Condom use in porn is already legally required in the state of California, although it is not enforced, and many performers actually prefer to avoid them. The friction caused by prolonged condom use can lead to "condom rash"; abrasions and breaks in the skin, which in turn make the performer more vulnerable to the transmission of diseases. Condom rash is a problem for female performers in particular, as it can result in yeast infections.

"In the 'real world,' people may have intercourse for maybe ten minutes. An adult film performer could be having intercourse for hours -- and, for some, using a condom can be extremely painful," says adult performer Chanel Preston. "Condoms aren't necessarily the best way to keep performers sage, just because they work for people in the general public. We know that, and that's why we want that choice."

If the bill were to pass in November, actors who choose not to use condoms will be faced with an impossible choice; stay put and run the risk of a lawsuit, or be driven out of California and try to find work elsewhere, away from the community and support network of the San Fernando-centric industry.

Here's the thing. Any legislation which fails to take into account the concerns and perspectives of people working within the affected population, in this case the porn business, is flawed by default. Michael Weinstein has presumed to speak for an entire industry with this bill, without the consent or support of its lifeblood -- the performers.

This isn't the first time Weinstein and the AHF have caused controversy; both have drawn pretty consistent criticism from HIV+ activists. The foundation has a history of running campaigns which seem more interested in drumming up panic around HIV than in battling stigma, and Weinstein himself has labelled PrEP a "party drug" which will encourage gay men to take greater sexual risks, leading to sensationalist headlines which spread misinformation, fuel prejudice, and ultimately help nobody.

This year, the EU Referendum was hijacked by xenophobic bluster which dragged media attention away from economic and social issues. The presidential election is enduring the same misdirection tactics from Trump's camp. Who's to say Prop 60 won't be similarly co-opted and used as precedent by ultra-conservative hand-wringers who disapprove of all pornography, and who hope to launch an incremental onslaught of anti-porn bills under the camouflage of an imagined health crisis?

We might like to think that voters are immune to such transparent moralistic pandering, but even in 2016, the popular perception of the porn industry remains that of Sodom and Gomorrah with cameras, populated by drug-addicted, diseased degenerates. Which is ridiculous, when the evidence points to the absolute opposite. The average performer is tested for seven different STIs every two weeks. After all, when fucking is your livelihood, it is simple common sense to look after yourself -- and studios feel the same way.

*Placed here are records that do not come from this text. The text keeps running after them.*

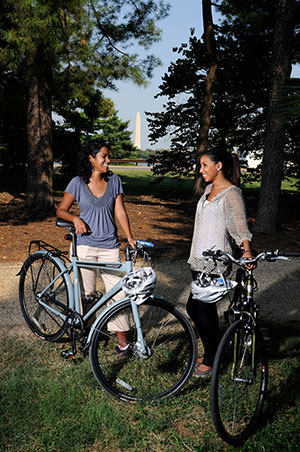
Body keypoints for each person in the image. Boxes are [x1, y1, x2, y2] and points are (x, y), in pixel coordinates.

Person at [56, 139, 135, 354]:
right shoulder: (77, 183)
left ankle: (122, 342)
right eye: (104, 157)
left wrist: (129, 237)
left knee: (118, 294)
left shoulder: (115, 181)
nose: (108, 160)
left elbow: (120, 212)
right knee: (86, 295)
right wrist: (75, 219)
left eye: (108, 156)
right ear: (92, 159)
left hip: (110, 246)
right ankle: (85, 335)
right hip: (84, 247)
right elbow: (61, 210)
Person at [187, 147, 253, 377]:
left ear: (219, 166)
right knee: (197, 309)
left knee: (200, 309)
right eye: (201, 165)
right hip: (198, 259)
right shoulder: (208, 189)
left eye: (205, 165)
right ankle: (214, 351)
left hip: (215, 262)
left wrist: (246, 250)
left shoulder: (232, 193)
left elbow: (240, 225)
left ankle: (213, 358)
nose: (201, 169)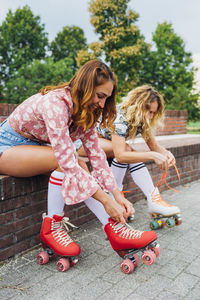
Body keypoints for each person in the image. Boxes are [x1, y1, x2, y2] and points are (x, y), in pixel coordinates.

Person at [0, 61, 157, 262]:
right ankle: (51, 229)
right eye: (100, 96)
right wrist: (106, 201)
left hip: (35, 148)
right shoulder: (56, 103)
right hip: (7, 146)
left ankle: (117, 230)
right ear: (85, 86)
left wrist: (117, 196)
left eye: (106, 98)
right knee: (69, 161)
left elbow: (98, 158)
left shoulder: (86, 113)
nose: (102, 104)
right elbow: (66, 160)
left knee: (80, 164)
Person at [77, 85, 181, 227]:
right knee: (126, 149)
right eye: (149, 111)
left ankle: (153, 199)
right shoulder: (121, 117)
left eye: (153, 113)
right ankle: (120, 197)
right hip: (83, 144)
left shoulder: (141, 119)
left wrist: (167, 154)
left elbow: (155, 147)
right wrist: (152, 156)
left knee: (129, 150)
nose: (151, 116)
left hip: (102, 144)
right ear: (138, 106)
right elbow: (120, 155)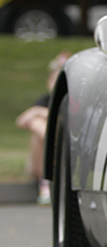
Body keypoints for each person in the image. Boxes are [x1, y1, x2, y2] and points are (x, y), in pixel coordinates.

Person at [16, 51, 69, 204]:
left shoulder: (73, 103)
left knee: (38, 123)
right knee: (36, 124)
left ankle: (47, 180)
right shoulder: (45, 100)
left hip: (65, 150)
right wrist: (40, 112)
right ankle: (45, 179)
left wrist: (42, 113)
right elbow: (21, 120)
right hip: (41, 159)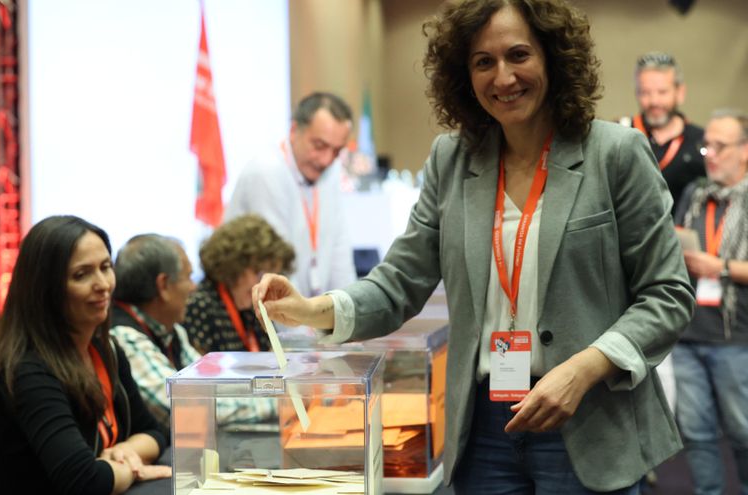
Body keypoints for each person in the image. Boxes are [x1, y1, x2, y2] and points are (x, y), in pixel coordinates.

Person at [254, 1, 694, 493]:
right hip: (484, 428)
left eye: (518, 55)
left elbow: (667, 295)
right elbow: (400, 280)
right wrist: (312, 309)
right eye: (483, 62)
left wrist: (584, 368)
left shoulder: (615, 153)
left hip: (586, 420)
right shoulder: (452, 159)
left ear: (553, 57)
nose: (503, 77)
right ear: (464, 75)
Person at [0, 215, 170, 495]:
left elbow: (155, 432)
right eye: (82, 274)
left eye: (106, 267)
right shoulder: (28, 371)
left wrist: (124, 451)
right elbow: (83, 481)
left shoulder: (107, 350)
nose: (103, 284)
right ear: (46, 290)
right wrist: (131, 469)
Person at [110, 234, 275, 437]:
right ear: (163, 285)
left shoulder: (172, 330)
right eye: (188, 277)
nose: (193, 287)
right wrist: (280, 403)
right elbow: (187, 412)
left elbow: (215, 384)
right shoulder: (125, 337)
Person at [672, 109, 748, 495]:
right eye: (707, 145)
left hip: (737, 338)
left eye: (720, 146)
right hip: (688, 335)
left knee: (743, 433)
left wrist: (719, 267)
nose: (710, 154)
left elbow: (720, 265)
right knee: (697, 436)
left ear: (746, 150)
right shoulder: (694, 193)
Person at [225, 92, 356, 297]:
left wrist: (348, 316)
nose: (326, 160)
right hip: (253, 312)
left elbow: (340, 255)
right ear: (294, 130)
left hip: (303, 312)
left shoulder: (330, 171)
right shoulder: (266, 172)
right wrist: (304, 327)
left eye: (337, 151)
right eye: (319, 146)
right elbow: (275, 269)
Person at [185, 214, 294, 354]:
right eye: (258, 273)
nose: (263, 284)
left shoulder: (252, 305)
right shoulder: (201, 305)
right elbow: (197, 369)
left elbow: (271, 355)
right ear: (235, 265)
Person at [626, 51, 705, 209]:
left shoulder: (701, 142)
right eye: (645, 93)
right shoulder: (622, 135)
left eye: (662, 92)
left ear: (680, 93)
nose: (654, 101)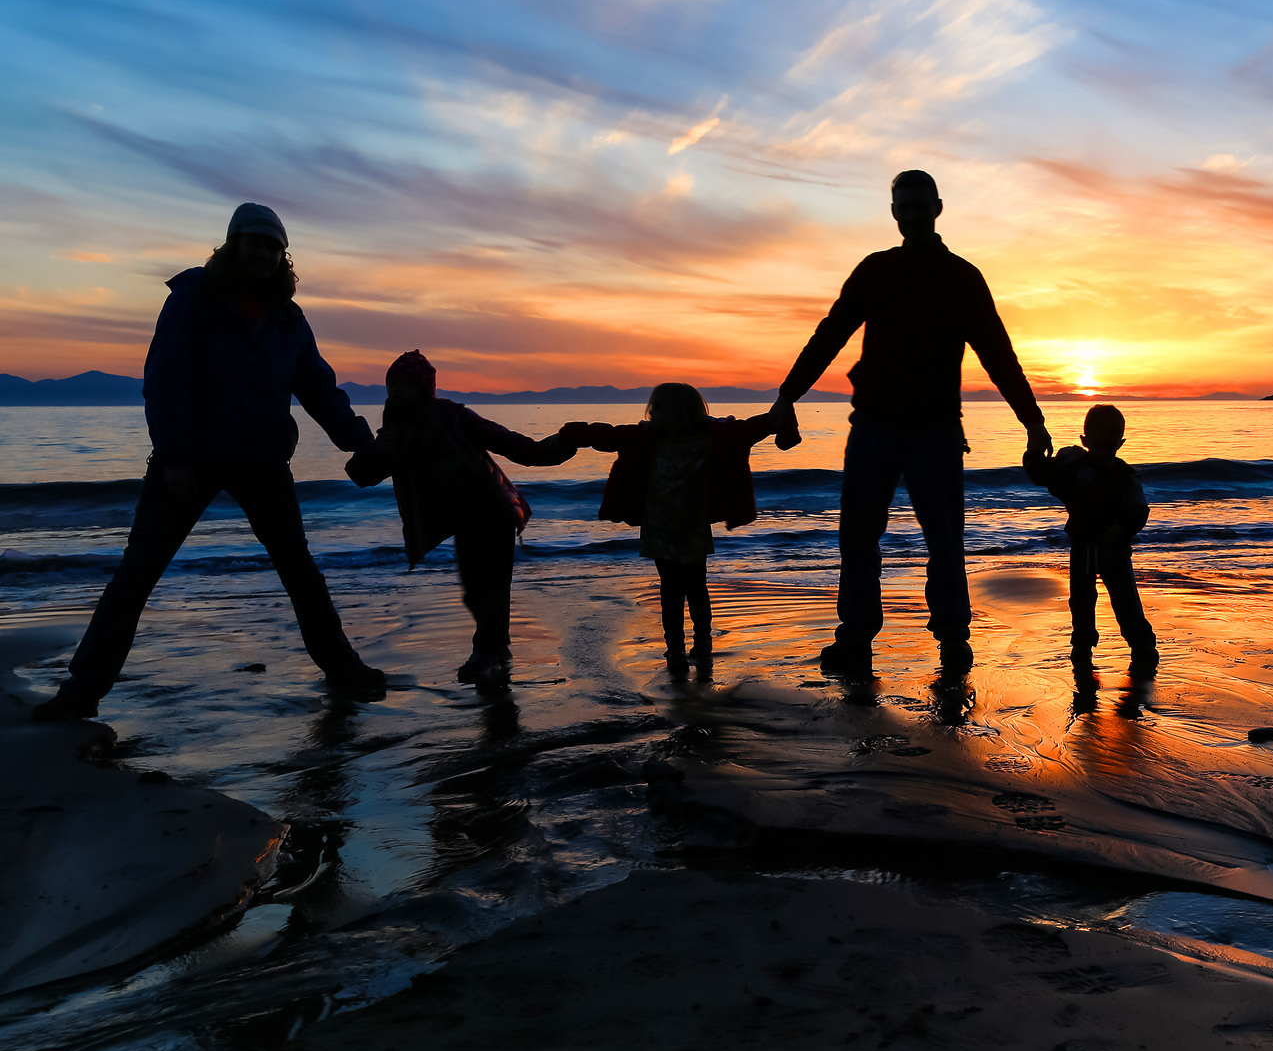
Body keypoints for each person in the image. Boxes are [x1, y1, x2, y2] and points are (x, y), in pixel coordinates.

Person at [33, 203, 384, 721]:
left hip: (262, 459)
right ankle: (81, 692)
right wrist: (174, 458)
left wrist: (359, 441)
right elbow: (166, 382)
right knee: (137, 575)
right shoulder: (194, 300)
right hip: (191, 459)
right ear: (233, 243)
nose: (264, 253)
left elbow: (318, 387)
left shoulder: (288, 316)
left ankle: (342, 670)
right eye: (255, 242)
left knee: (300, 571)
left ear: (282, 256)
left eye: (273, 246)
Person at [769, 169, 1053, 674]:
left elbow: (998, 354)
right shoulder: (875, 270)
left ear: (937, 208)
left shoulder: (963, 277)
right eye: (904, 205)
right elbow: (830, 334)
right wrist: (787, 395)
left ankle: (952, 640)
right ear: (895, 212)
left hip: (935, 429)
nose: (913, 213)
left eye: (921, 205)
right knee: (858, 535)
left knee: (944, 537)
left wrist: (1032, 421)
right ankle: (855, 638)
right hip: (874, 423)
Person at [344, 351, 576, 690]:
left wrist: (566, 443)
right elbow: (362, 475)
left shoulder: (454, 417)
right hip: (460, 519)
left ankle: (485, 653)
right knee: (475, 591)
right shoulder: (397, 430)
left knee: (490, 585)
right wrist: (379, 449)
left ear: (423, 387)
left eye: (404, 383)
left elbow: (516, 446)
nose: (396, 390)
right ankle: (498, 647)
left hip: (492, 510)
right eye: (391, 383)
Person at [561, 385, 777, 667]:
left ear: (670, 409)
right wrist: (574, 434)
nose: (651, 411)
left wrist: (779, 415)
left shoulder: (693, 435)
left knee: (680, 588)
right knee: (687, 587)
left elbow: (749, 429)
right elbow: (606, 435)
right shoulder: (663, 436)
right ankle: (688, 645)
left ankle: (688, 645)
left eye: (658, 406)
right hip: (671, 524)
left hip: (676, 525)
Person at [1024, 403, 1158, 671]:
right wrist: (1035, 447)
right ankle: (1082, 645)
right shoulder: (1073, 465)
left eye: (1111, 446)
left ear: (1120, 443)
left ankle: (1142, 645)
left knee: (1125, 597)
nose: (1105, 452)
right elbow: (1041, 473)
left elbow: (1139, 510)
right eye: (1099, 445)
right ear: (1085, 441)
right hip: (1083, 544)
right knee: (1081, 598)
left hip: (1114, 548)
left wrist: (1121, 529)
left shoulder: (1125, 475)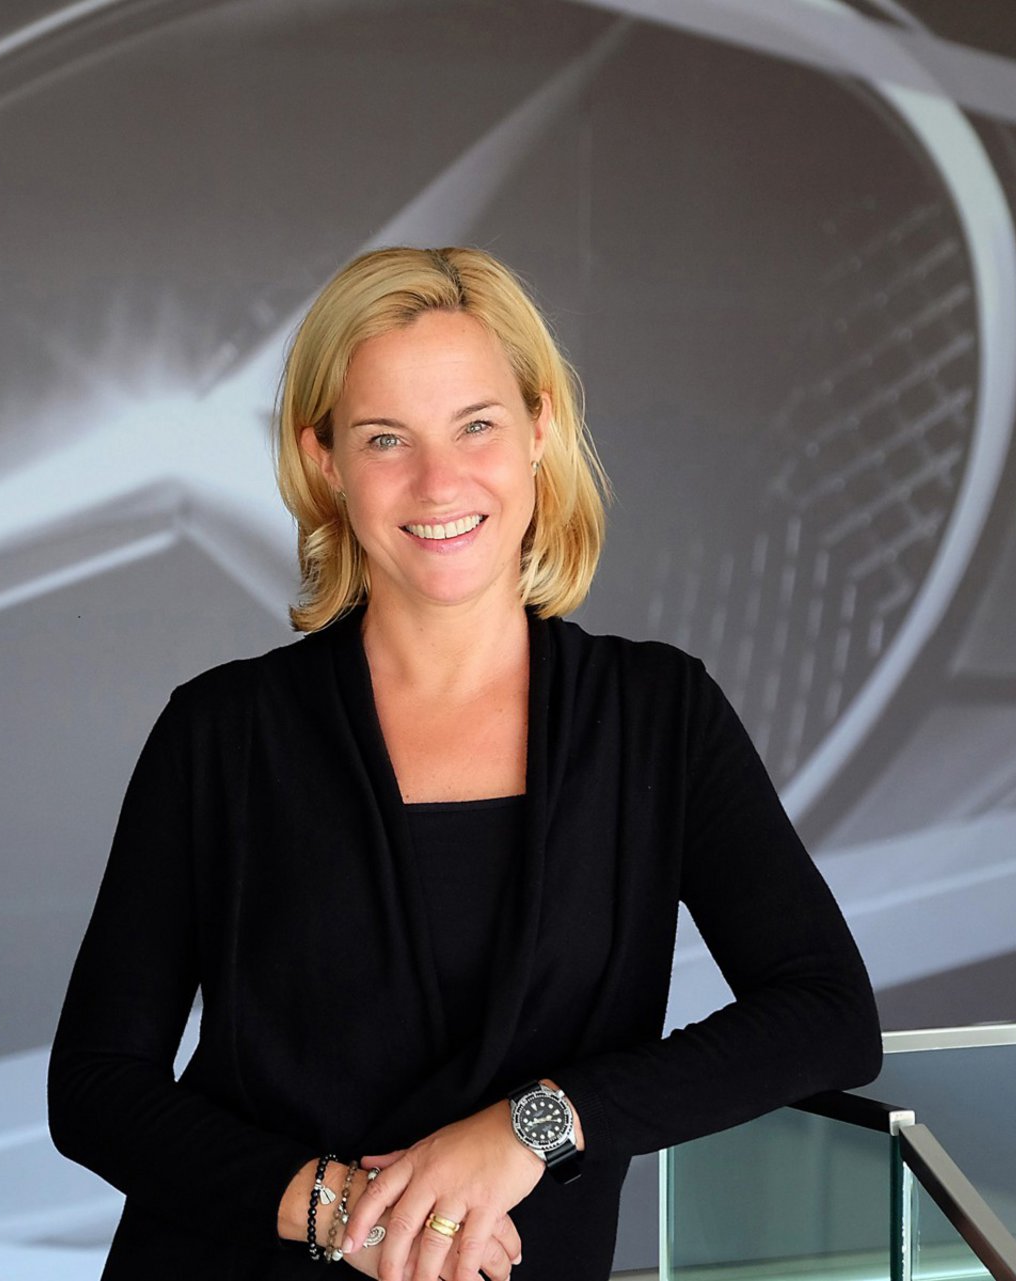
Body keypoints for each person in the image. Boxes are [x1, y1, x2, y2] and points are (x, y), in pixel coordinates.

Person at [47, 246, 882, 1281]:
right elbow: (95, 1085)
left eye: (476, 425)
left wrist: (533, 1127)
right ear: (324, 461)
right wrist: (344, 1212)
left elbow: (827, 1015)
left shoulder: (658, 716)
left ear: (539, 430)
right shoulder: (220, 734)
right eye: (385, 438)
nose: (438, 482)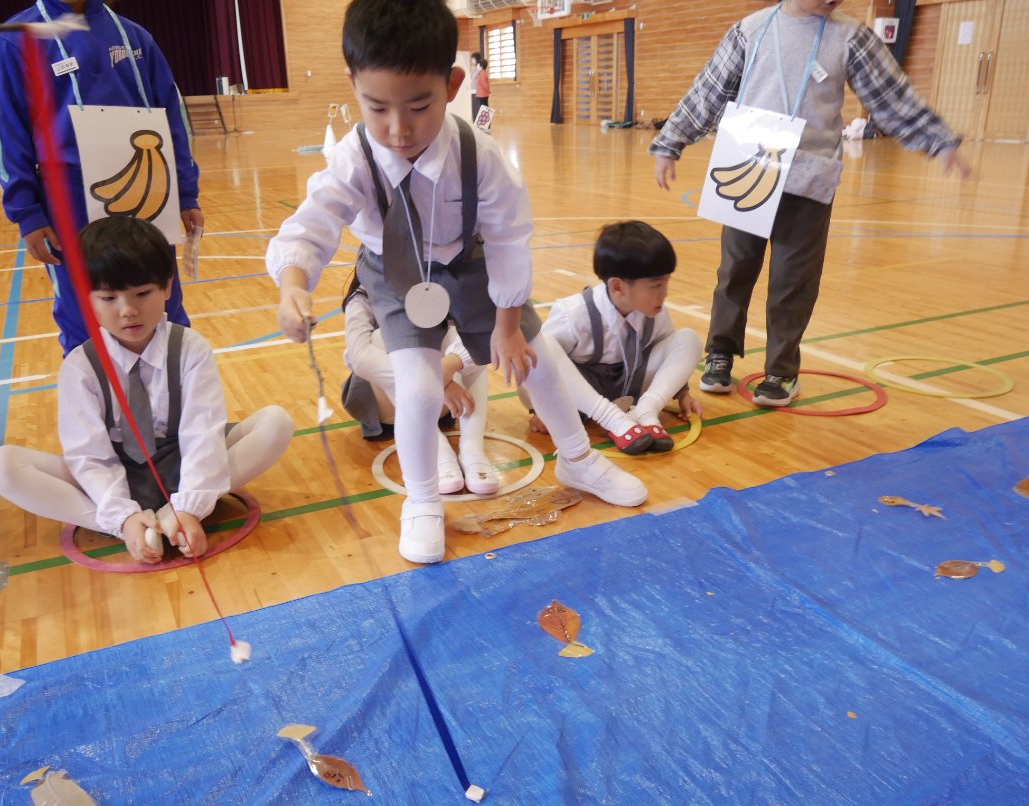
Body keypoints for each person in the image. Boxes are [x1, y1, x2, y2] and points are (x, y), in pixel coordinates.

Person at [268, 0, 646, 565]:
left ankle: (577, 456)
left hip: (469, 262)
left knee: (534, 360)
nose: (398, 130)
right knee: (418, 390)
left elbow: (510, 237)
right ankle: (421, 499)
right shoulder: (353, 158)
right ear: (354, 86)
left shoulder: (480, 154)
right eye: (377, 108)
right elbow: (312, 223)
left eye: (419, 107)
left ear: (451, 85)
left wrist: (510, 328)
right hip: (394, 271)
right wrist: (293, 284)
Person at [652, 0, 971, 407]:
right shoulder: (750, 31)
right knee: (735, 270)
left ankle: (781, 371)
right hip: (749, 169)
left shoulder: (850, 37)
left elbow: (892, 96)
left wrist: (938, 140)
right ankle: (720, 354)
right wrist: (669, 142)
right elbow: (708, 92)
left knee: (793, 280)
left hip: (809, 177)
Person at [0, 217, 293, 564]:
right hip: (117, 472)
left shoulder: (190, 349)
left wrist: (190, 506)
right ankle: (129, 524)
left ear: (166, 287)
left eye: (142, 293)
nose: (128, 310)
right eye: (108, 297)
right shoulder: (80, 367)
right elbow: (90, 456)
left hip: (179, 464)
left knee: (276, 423)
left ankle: (173, 514)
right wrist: (122, 516)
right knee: (4, 465)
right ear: (88, 299)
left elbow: (201, 436)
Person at [0, 0, 204, 355]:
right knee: (84, 312)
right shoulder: (14, 40)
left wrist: (186, 192)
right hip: (67, 201)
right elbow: (5, 131)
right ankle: (99, 408)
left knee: (161, 303)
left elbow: (172, 116)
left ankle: (178, 401)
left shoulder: (136, 37)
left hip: (148, 186)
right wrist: (27, 212)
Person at [525, 221, 702, 454]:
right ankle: (612, 419)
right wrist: (543, 409)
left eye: (667, 281)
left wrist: (681, 391)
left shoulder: (655, 312)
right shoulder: (575, 314)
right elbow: (541, 365)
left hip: (630, 388)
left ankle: (646, 410)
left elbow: (668, 351)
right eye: (656, 285)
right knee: (543, 345)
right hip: (580, 395)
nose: (664, 293)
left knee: (689, 339)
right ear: (618, 286)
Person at [341, 275, 500, 494]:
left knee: (465, 339)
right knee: (383, 339)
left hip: (441, 402)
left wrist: (451, 365)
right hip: (389, 405)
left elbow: (485, 336)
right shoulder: (363, 294)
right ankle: (436, 450)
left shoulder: (438, 276)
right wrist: (436, 380)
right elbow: (360, 358)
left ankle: (472, 448)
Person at [472, 52, 490, 122]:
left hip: (482, 94)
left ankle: (485, 125)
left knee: (484, 109)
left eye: (479, 65)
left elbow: (484, 84)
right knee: (484, 109)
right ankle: (485, 125)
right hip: (482, 94)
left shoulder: (482, 73)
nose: (478, 66)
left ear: (481, 66)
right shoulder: (483, 72)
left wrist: (488, 91)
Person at [468, 51, 484, 121]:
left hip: (478, 91)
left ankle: (480, 124)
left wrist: (477, 69)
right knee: (474, 109)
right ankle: (475, 123)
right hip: (473, 91)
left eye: (473, 59)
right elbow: (471, 77)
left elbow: (474, 77)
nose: (472, 60)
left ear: (476, 59)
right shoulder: (474, 67)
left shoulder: (480, 68)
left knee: (478, 108)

"As a gay man who lived through the worst of the AIDS epidemic in this country, I take accurate portrayals of transmission very seriously," says writer and documentary-maker Mike Stabile. But he simply isn't convinced that there are sufficient grounds to justify a bill like Prop 60: "There are probably 1,500 working performers at any given time. We're talking about spending millions of dollars on patrol of 1,500 people. It's hard for me to say that yes, this is a public health measure."

The disproportionate nature of the bill is baffling. Taking current studio practices into account, porn performers are a low-risk group, whereas the general population suffers from a severe lack of education and funding around HIV/AIDS awareness and prevention. In fact, sexual health and wellbeing continues to be an under-resourced sector globally.

But why address such a large and complex issue when you can home in on an easy target, and claim a quick win in the name of doing the right thing? Because to pearl-clutching conservatives, liberals who decry the sex industry as exploitative, and the tunnel-visioned AHF, these people's livelihoods are mere collateral.